Birinci Dünya Savaşının yarattığı karmaşanın ortasında yürütülen müzakereler ve varılan anlaşmaların prensipleri bugün de Orta Doğu'da kanın akmasının nedenidir.
2011'de başlayan Arap Baharı , Büyük Orta Doğu Projesinin başlangıcı olarak görünse de, halkın isyan düzeyinde olaya katılımlarının ardında ki neden Birinci Dünya Savaşı sonrasında başlayan devlet düzenini değiştirme isteğiydi.
Orta Doğu' da ki bu hareketlilik, halk arasında demokrasi, daha iyi bir gelecek olarak kabul görse de sonuçta bölge üzerinde çıkarları olan güçlerin bölgeyi uzun yıllarca bir kaosun içine sürükleyeceği kaçınılmaz gerçekliktir.
Bu projenin temeli siyasi, etnik ve mezhepsel sorunlar üzerine kuruludur. Bu sorunları yumağının terörle mücadele adı altında sopa vazifesi göreceği, devletler içinde ise halkın refah düzeyine ulaşamayacağı kaotik bir düzen olarak devam edecektir.
Ortadoğu'nun sınırlarını belirlenirken, Suriye Müslümanların çoğunluğu teşkil edeceği , Lübnan ise Müslümanların hiçbir zaman çoğunluğa erişemeyeceği bir ülke olarak planlanmıştır.1920 yılında haritaları yeniden çizilirken her ülkenin kendi içerisinde ileride sorun yaşayacağı etnik meseleler oluşturulmuştur.
Müslüman ağırlıklı bu toplum içerisindeki mezhepsel ayrılıklar ise yine etnik gruplar gibi ülkelerin içerisine serpilmiştir.
Güçsüz ve baskıcı iktidarlar ile de siyasi sorunlar oluşturulmuş ve kullanılmaktadır.
Çok gerilere gitmeden son yirmi yıla bakılırsa çevremizde olup bitenlerin bu çerçeve de geliştiğini görmemiz mümkündür.
Her patlayan bombanın ardında mutlak suretle bir neden vardır, 350 civarı insanın Müslüman bir devlette, ibadet için toplanmışken, yine Müslüman olduklarını söyleyenler tarafından öldürülmesinin ardında mutlak suretle bir plan ve uygulaması vardır. Bunun mutlak suretle görülmesi gerekmektedir.
Bu cendereden nasıl kurtulacağız?
Bunlardan kurtuluşumuzun tek çaresi birlik ve beraberlikten geçmektedir.
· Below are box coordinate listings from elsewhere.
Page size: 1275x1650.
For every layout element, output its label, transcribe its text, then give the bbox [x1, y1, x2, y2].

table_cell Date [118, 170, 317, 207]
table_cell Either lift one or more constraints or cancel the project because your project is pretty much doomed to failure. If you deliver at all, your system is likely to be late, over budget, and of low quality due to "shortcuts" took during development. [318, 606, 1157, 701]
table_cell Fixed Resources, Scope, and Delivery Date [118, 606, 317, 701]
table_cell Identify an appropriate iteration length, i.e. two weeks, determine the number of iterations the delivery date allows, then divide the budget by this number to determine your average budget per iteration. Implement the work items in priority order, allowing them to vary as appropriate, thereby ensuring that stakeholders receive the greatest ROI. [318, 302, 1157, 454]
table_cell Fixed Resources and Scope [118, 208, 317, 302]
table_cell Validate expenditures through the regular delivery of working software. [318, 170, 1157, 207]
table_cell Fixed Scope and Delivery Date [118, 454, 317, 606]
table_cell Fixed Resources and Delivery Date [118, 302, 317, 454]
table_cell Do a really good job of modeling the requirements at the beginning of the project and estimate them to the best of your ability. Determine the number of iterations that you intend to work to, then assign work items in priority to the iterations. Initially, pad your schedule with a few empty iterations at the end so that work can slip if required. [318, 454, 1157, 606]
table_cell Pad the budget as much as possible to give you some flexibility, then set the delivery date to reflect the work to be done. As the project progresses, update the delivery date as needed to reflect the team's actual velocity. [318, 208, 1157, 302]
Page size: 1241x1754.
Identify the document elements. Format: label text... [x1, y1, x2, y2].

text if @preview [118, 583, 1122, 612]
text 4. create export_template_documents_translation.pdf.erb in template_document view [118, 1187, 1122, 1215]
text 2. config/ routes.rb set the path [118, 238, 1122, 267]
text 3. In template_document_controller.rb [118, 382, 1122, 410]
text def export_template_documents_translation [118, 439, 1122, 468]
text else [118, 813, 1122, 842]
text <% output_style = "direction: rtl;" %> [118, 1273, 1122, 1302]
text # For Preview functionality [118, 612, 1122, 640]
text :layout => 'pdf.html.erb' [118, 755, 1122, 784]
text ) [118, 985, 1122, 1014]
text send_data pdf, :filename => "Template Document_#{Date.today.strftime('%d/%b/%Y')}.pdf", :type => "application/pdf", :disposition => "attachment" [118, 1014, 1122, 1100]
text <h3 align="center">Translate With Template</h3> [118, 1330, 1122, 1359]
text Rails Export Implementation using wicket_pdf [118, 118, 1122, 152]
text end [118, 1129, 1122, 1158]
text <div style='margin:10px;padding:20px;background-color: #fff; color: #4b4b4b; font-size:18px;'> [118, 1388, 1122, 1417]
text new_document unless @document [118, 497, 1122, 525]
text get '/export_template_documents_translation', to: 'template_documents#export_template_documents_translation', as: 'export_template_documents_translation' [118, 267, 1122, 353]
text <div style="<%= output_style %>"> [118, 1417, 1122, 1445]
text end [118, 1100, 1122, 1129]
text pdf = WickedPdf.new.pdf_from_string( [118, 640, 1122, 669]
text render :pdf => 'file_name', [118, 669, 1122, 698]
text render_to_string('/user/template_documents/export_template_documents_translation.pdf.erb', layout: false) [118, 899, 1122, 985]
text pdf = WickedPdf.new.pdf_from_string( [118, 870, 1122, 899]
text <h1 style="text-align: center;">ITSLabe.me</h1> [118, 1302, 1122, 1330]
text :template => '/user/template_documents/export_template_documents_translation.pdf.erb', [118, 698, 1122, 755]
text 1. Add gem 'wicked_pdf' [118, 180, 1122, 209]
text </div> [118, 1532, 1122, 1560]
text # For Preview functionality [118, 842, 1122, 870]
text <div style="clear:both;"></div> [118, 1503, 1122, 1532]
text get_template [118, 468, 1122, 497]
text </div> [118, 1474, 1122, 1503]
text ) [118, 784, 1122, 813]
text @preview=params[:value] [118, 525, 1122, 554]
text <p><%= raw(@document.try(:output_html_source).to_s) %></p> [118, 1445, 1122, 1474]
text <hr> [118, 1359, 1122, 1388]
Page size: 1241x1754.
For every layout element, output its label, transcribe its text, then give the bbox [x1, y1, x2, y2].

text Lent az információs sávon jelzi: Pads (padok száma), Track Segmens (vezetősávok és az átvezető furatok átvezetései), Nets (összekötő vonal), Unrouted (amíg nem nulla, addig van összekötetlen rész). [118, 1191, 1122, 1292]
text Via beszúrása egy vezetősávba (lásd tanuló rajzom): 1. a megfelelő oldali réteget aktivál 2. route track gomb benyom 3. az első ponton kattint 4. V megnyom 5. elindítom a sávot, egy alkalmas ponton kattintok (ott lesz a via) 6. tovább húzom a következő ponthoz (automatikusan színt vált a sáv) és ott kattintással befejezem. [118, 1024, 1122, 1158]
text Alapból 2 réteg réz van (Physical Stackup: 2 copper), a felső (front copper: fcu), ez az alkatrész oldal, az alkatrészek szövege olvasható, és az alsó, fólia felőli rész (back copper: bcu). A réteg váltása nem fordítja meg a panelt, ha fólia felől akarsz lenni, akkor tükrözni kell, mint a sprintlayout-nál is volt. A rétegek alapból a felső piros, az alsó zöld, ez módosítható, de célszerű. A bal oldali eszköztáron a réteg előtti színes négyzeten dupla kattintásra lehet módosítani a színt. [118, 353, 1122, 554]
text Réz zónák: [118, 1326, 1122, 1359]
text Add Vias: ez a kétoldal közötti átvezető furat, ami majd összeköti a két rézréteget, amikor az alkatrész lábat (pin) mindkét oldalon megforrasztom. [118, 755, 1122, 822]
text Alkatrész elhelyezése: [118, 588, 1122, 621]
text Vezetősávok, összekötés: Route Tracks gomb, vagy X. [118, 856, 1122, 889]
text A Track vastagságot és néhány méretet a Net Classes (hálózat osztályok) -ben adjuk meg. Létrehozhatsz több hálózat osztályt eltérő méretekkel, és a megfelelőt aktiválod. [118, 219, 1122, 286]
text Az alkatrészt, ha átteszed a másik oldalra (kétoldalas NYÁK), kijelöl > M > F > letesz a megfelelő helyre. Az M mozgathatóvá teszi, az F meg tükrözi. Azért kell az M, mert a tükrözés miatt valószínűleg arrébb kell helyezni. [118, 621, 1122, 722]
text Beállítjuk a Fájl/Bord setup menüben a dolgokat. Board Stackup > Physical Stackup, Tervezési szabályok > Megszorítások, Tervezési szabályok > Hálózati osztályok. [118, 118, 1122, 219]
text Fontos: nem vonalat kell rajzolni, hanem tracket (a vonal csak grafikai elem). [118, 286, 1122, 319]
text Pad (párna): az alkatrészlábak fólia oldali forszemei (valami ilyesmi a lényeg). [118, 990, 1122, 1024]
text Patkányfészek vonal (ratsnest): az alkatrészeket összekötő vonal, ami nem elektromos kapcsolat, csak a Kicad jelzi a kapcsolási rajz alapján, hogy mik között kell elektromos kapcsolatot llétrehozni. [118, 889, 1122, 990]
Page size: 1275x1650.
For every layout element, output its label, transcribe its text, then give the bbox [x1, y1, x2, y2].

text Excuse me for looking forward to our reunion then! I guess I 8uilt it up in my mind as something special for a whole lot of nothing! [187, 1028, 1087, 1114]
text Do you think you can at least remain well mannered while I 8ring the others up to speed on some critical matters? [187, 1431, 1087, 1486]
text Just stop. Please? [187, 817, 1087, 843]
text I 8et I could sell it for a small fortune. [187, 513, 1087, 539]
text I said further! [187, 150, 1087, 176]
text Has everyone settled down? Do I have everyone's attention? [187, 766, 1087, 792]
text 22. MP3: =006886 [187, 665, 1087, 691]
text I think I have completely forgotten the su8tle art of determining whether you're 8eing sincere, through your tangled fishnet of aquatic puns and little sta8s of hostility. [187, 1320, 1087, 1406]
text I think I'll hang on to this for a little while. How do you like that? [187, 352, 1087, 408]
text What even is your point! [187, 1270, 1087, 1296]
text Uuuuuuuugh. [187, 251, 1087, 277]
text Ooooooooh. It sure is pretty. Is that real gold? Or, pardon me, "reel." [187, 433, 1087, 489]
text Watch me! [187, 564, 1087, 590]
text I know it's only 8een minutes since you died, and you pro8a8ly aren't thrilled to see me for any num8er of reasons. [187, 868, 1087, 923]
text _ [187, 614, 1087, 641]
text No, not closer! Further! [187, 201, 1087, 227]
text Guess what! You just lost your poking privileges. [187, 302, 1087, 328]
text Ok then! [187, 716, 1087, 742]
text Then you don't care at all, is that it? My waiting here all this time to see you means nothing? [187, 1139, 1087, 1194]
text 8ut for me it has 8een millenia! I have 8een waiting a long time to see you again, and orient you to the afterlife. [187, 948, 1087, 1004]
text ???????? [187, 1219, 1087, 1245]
Ülke birlik ve beraberlik içerisinde hareket ederse siyasi sorunlarını da, etnik ve mezhepsel sorunlarını da mutlaka aşacaktır. Bunun aşılması içinde sorun yaşatacağı kaçınılmaz olan konuların tek tek ele alınıp iyi ayıklanması gerekmektedir.
Bir dönem birkaç açılımın ön plana çıkartılması bu tür düşüncenin bir ürünüydü, bu faaliyete kulp takılmak istendiği an en az yüz neden bulunabilir, bu neden bulmak ‘’Çözümün bir parçası olmaktan ziyade sorunun ana kaynağı’’olmamıza neden olur.
Bu ülkede kimse ayağa kalkıp şunları diretemez,
Ben Türkçüyüm, ben Kürtçüyüm, ben Çerkezim, Ben Arapım yada ben Sunniyim, Aleviyim diye ön plana çıkmaya çalışamaz. Kendi varlığıyla kuşkusu olan bunu yapar, bu ülke bunları kaldıramaz, bu tür yaklaşımlarda ülke içerisinde çıkartılacak olan sorunların temel kaynağı olacaktır.
Çanakkale’de ,Sakarya’da, Kurtuluş savaşının diğer cephelerinde kimse Ben Türküm, ben Kürdüm demedi, hiç kimse ben Sunniyim ben Aleviyim demedi yine vatan dedi. Vatanın olmadıktan sonra istediğin kadar Türk,Kürt,Arap,Arnavut ol, istediğin kadar Alevi, Sunni, dindar , cumhuriyetçi ol artık değeri kalmamıştır.
Yıllar önce hazırlanmış tuzaklara düşmemizin bir anlamı yok, kısaca BAYRAK yoksa biz hiçbir şeyiz.